- ACTION ITEM -
Type out the data again, word for word and in full.

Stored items

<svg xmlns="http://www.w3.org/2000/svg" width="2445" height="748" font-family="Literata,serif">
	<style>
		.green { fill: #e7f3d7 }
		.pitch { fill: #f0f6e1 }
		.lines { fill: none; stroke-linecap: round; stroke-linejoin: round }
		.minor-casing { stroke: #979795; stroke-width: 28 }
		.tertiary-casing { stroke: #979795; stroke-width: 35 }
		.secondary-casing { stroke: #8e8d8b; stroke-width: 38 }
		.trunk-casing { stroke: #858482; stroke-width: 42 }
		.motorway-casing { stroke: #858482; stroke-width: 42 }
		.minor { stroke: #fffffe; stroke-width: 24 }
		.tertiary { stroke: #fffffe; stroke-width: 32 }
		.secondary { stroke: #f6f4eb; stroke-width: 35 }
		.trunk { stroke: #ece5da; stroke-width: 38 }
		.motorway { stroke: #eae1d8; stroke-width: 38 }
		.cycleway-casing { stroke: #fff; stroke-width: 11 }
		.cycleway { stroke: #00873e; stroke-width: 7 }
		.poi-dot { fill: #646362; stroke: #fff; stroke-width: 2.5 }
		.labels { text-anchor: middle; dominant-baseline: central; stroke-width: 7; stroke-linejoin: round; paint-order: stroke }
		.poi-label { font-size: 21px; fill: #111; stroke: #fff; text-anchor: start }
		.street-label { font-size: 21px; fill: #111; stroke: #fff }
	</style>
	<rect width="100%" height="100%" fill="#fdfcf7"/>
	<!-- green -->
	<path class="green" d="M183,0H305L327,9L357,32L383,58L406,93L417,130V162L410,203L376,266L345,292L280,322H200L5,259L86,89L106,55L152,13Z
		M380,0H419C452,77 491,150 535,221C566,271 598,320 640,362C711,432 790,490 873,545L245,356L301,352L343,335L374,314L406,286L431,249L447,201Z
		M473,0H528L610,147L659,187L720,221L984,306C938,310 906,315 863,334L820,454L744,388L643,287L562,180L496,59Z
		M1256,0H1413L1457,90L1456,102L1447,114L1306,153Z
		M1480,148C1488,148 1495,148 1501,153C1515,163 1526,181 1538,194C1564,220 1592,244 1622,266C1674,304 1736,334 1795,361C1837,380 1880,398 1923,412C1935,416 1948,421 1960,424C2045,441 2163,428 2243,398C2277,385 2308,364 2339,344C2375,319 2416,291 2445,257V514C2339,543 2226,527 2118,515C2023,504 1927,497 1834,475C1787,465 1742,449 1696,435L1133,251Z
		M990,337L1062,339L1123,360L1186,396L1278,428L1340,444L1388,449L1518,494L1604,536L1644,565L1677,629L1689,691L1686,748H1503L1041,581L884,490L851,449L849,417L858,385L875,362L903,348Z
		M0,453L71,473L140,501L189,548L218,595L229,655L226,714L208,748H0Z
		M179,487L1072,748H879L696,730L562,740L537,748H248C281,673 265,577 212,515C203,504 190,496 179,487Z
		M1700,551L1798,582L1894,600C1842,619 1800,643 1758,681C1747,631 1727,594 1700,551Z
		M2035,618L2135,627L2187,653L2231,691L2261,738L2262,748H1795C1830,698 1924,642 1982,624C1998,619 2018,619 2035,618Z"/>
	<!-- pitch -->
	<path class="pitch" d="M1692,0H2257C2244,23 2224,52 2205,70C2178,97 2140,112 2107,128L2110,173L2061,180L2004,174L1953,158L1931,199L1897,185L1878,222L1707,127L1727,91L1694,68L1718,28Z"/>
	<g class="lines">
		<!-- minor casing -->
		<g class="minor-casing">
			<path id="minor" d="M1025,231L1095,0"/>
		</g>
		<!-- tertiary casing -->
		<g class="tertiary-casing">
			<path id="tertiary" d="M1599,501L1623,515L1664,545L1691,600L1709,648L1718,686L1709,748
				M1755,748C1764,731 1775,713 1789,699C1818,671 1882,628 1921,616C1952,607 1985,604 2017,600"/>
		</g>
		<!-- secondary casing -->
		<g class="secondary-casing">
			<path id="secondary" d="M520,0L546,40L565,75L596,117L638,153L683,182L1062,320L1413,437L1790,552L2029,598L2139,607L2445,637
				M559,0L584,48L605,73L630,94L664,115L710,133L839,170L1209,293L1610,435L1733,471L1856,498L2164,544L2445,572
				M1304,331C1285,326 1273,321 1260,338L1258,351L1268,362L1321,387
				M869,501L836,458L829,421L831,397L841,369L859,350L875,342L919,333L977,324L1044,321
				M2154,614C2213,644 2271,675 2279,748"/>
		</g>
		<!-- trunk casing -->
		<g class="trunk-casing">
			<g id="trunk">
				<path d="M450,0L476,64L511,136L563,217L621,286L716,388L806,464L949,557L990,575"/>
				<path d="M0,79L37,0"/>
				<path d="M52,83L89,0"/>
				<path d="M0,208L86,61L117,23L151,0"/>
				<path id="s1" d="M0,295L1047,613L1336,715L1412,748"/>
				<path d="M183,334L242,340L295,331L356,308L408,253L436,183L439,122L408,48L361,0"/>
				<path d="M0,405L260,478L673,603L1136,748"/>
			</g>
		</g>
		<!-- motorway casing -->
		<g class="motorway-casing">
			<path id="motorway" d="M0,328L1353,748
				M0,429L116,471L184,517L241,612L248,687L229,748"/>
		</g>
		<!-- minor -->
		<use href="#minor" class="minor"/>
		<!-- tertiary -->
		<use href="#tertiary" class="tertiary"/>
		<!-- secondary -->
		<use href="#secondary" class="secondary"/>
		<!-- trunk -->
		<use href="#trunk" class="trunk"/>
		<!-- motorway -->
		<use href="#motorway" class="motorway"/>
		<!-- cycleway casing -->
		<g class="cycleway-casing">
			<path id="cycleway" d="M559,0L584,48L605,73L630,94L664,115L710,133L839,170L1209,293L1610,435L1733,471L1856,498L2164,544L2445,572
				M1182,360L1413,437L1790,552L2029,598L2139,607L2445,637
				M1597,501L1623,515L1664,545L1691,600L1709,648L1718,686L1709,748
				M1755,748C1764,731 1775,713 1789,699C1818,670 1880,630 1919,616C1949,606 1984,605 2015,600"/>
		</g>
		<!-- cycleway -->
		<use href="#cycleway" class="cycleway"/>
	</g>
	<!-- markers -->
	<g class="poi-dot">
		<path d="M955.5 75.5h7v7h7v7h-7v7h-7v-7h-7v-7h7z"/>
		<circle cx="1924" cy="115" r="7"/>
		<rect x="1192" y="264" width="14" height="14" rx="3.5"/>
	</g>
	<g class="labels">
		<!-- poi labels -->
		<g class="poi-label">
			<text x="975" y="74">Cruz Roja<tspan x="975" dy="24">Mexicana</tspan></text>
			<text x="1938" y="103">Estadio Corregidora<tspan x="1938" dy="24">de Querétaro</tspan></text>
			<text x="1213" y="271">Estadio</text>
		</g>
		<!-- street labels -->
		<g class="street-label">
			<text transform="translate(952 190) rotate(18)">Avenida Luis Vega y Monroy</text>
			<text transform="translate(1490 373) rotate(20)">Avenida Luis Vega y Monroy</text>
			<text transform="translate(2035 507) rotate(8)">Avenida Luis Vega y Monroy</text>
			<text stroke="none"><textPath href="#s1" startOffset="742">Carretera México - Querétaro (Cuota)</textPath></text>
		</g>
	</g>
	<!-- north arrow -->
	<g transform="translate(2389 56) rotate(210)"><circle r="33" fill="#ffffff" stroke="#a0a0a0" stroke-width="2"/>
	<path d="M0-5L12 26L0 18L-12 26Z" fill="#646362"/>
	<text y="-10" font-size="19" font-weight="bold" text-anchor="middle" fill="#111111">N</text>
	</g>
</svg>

- WRITTEN SOLUTION -
<svg xmlns="http://www.w3.org/2000/svg" width="2445" height="748" font-family="Literata,serif">
	<style>
		.green { fill: #e7f3d7 }
		.pitch { fill: #f0f6e1 }
		.lines { fill: none; stroke-linecap: round; stroke-linejoin: round }
		.minor-casing { stroke: #979795; stroke-width: 28 }
		.tertiary-casing { stroke: #979795; stroke-width: 35 }
		.secondary-casing { stroke: #8e8d8b; stroke-width: 38 }
		.trunk-casing { stroke: #858482; stroke-width: 42 }
		.motorway-casing { stroke: #858482; stroke-width: 42 }
		.minor { stroke: #fffffe; stroke-width: 24 }
		.tertiary { stroke: #fffffe; stroke-width: 32 }
		.secondary { stroke: #f6f4eb; stroke-width: 35 }
		.trunk { stroke: #ece5da; stroke-width: 38 }
		.motorway { stroke: #eae1d8; stroke-width: 38 }
		.cycleway-casing { stroke: #fff; stroke-width: 11 }
		.cycleway { stroke: #00873e; stroke-width: 7 }
		.poi-dot { fill: #646362; stroke: #fff; stroke-width: 2.5 }
		.labels { text-anchor: middle; dominant-baseline: central; stroke-width: 7; stroke-linejoin: round; paint-order: stroke }
		.poi-label { font-size: 21px; fill: #111; stroke: #fff; text-anchor: start }
		.street-label { font-size: 21px; fill: #111; stroke: #fff }
	</style>
	<rect width="100%" height="100%" fill="#fdfcf7"/>
	<!-- green -->
	<path class="green" d="M183,0H305L327,9L357,32L383,58L406,93L417,130V162L410,203L376,266L345,292L280,322H200L5,259L86,89L106,55L152,13Z
		M380,0H419C452,77 491,150 535,221C566,271 598,320 640,362C711,432 790,490 873,545L245,356L301,352L343,335L374,314L406,286L431,249L447,201Z
		M473,0H528L610,147L659,187L720,221L984,306C938,310 906,315 863,334L820,454L744,388L643,287L562,180L496,59Z
		M1256,0H1413L1457,90L1456,102L1447,114L1306,153Z
		M1480,148C1488,148 1495,148 1501,153C1515,163 1526,181 1538,194C1564,220 1592,244 1622,266C1674,304 1736,334 1795,361C1837,380 1880,398 1923,412C1935,416 1948,421 1960,424C2045,441 2163,428 2243,398C2277,385 2308,364 2339,344C2375,319 2416,291 2445,257V514C2339,543 2226,527 2118,515C2023,504 1927,497 1834,475C1787,465 1742,449 1696,435L1133,251Z
		M990,337L1062,339L1123,360L1186,396L1278,428L1340,444L1388,449L1518,494L1604,536L1644,565L1677,629L1689,691L1686,748H1503L1041,581L884,490L851,449L849,417L858,385L875,362L903,348Z
		M0,453L71,473L140,501L189,548L218,595L229,655L226,714L208,748H0Z
		M179,487L1072,748H879L696,730L562,740L537,748H248C281,673 265,577 212,515C203,504 190,496 179,487Z
		M1700,551L1798,582L1894,600C1842,619 1800,643 1758,681C1747,631 1727,594 1700,551Z
		M2035,618L2135,627L2187,653L2231,691L2261,738L2262,748H1795C1830,698 1924,642 1982,624C1998,619 2018,619 2035,618Z"/>
	<!-- pitch -->
	<path class="pitch" d="M1692,0H2257C2244,23 2224,52 2205,70C2178,97 2140,112 2107,128L2110,173L2061,180L2004,174L1953,158L1931,199L1897,185L1878,222L1707,127L1727,91L1694,68L1718,28Z"/>
	<g class="lines">
		<!-- minor casing -->
		<g class="minor-casing">
			<path id="minor" d="M1025,231L1095,0"/>
		</g>
		<!-- tertiary casing -->
		<g class="tertiary-casing">
			<path id="tertiary" d="M1599,501L1623,515L1664,545L1691,600L1709,648L1718,686L1709,748
				M1755,748C1764,731 1775,713 1789,699C1818,671 1882,628 1921,616C1952,607 1985,604 2017,600"/>
		</g>
		<!-- secondary casing -->
		<g class="secondary-casing">
			<path id="secondary" d="M520,0L546,40L565,75L596,117L638,153L683,182L1062,320L1413,437L1790,552L2029,598L2139,607L2445,637
				M559,0L584,48L605,73L630,94L664,115L710,133L839,170L1209,293L1610,435L1733,471L1856,498L2164,544L2445,572
				M1304,331C1285,326 1273,321 1260,338L1258,351L1268,362L1321,387
				M869,501L836,458L829,421L831,397L841,369L859,350L875,342L919,333L977,324L1044,321
				M2154,614C2213,644 2271,675 2279,748"/>
		</g>
		<!-- trunk casing -->
		<g class="trunk-casing">
			<g id="trunk">
				<path d="M450,0L476,64L511,136L563,217L621,286L716,388L806,464L949,557L990,575"/>
				<path d="M0,79L37,0"/>
				<path d="M52,83L89,0"/>
				<path d="M0,208L86,61L117,23L151,0"/>
				<path id="s1" d="M0,295L1047,613L1336,715L1412,748"/>
				<path d="M183,334L242,340L295,331L356,308L408,253L436,183L439,122L408,48L361,0"/>
				<path d="M0,405L260,478L673,603L1136,748"/>
			</g>
		</g>
		<!-- motorway casing -->
		<g class="motorway-casing">
			<path id="motorway" d="M0,328L1353,748
				M0,429L116,471L184,517L241,612L248,687L229,748"/>
		</g>
		<!-- minor -->
		<use href="#minor" class="minor"/>
		<!-- tertiary -->
		<use href="#tertiary" class="tertiary"/>
		<!-- secondary -->
		<use href="#secondary" class="secondary"/>
		<!-- trunk -->
		<use href="#trunk" class="trunk"/>
		<!-- motorway -->
		<use href="#motorway" class="motorway"/>
		<!-- cycleway casing -->
		<g class="cycleway-casing">
			<path id="cycleway" d="M559,0L584,48L605,73L630,94L664,115L710,133L839,170L1209,293L1610,435L1733,471L1856,498L2164,544L2445,572
				M1182,360L1413,437L1790,552L2029,598L2139,607L2445,637
				M1597,501L1623,515L1664,545L1691,600L1709,648L1718,686L1709,748
				M1755,748C1764,731 1775,713 1789,699C1818,670 1880,630 1919,616C1949,606 1984,605 2015,600"/>
		</g>
		<!-- cycleway -->
		<use href="#cycleway" class="cycleway"/>
	</g>
	<!-- markers -->
	<g class="poi-dot">
		<path d="M955.5 75.5h7v7h7v7h-7v7h-7v-7h-7v-7h7z"/>
		<circle cx="1924" cy="115" r="7"/>
		<rect x="1192" y="264" width="14" height="14" rx="3.5"/>
	</g>
	<g class="labels">
		<!-- poi labels -->
		<g class="poi-label">
			<text x="975" y="74">Cruz Roja<tspan x="975" dy="24">Mexicana</tspan></text>
			<text x="1938" y="103">Estadio Corregidora<tspan x="1938" dy="24">de Querétaro</tspan></text>
			<text x="1213" y="271">Estadio</text>
		</g>
		<!-- street labels -->
		<g class="street-label">
			<text transform="translate(952 190) rotate(18)">Avenida Luis Vega y Monroy</text>
			<text transform="translate(1490 373) rotate(20)">Avenida Luis Vega y Monroy</text>
			<text transform="translate(2035 507) rotate(8)">Avenida Luis Vega y Monroy</text>
			<text stroke="none"><textPath href="#s1" startOffset="742">Carretera México - Querétaro (Cuota)</textPath></text>
		</g>
	</g>
	<!-- north arrow -->
	<g transform="translate(2389 56) rotate(210)"><circle r="33" fill="#ffffff" stroke="#a0a0a0" stroke-width="2"/>
	<path d="M0-5L12 26L0 18L-12 26Z" fill="#646362"/>
	<text y="-10" font-size="19" font-weight="bold" text-anchor="middle" fill="#111111">N</text>
	</g>
</svg>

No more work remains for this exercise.